課題の内容. 「Style rule for pressure」を含む行から始め、「Value: **2.4** bar」を含む行で終えて、その範囲の行を両端も含めて番号付きリストの形に書き直してください。空行は除き、画像は解答に含めないでください。

提示情報.
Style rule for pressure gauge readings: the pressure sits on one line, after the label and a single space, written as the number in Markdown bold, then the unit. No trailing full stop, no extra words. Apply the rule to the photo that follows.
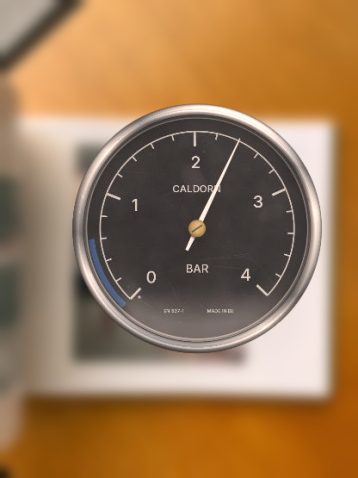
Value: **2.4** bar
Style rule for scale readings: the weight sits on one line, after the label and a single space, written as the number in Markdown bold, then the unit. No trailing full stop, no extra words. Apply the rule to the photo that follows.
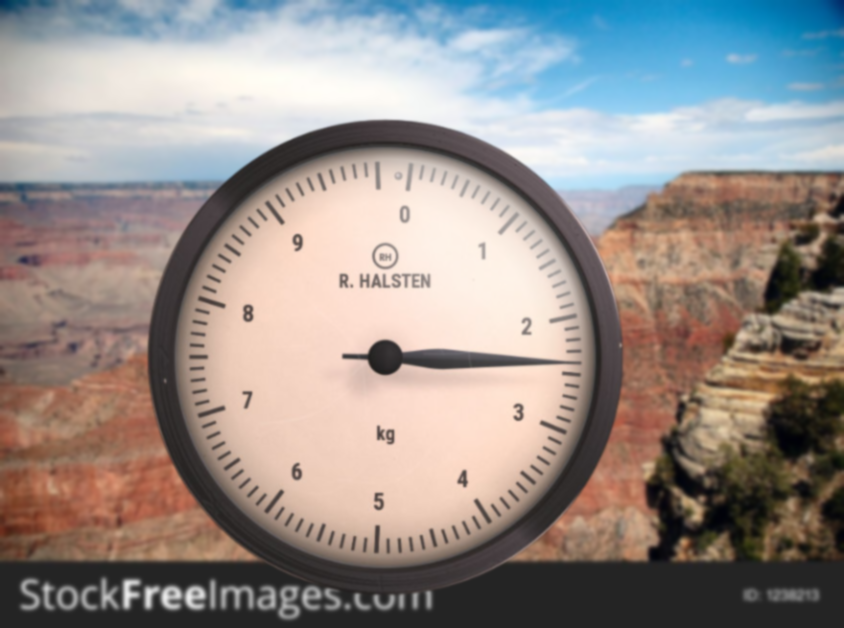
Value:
---
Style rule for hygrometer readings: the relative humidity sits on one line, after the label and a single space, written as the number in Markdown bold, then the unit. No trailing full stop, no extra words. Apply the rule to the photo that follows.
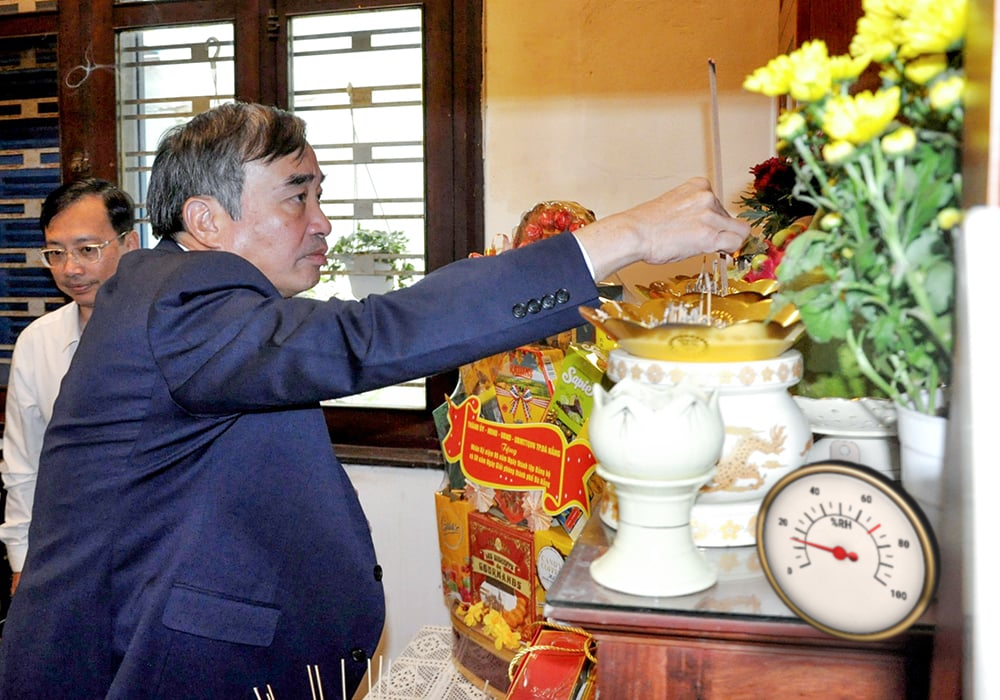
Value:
...
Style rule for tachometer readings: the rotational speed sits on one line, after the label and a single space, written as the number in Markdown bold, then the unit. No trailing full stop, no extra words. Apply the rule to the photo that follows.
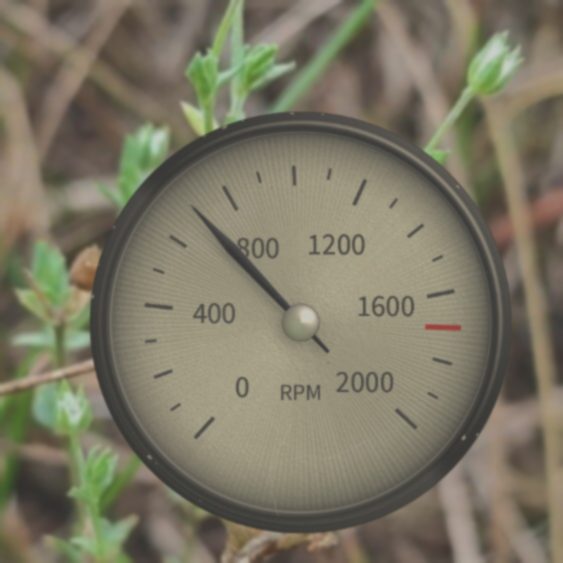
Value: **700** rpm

本課題の解答.
1. Style rule for pressure gauge readings: the pressure sits on one line, after the label and a single space, written as the number in Markdown bold, then the unit. No trailing full stop, no extra words. Apply the rule to the photo that follows.
2. Value: **2.4** bar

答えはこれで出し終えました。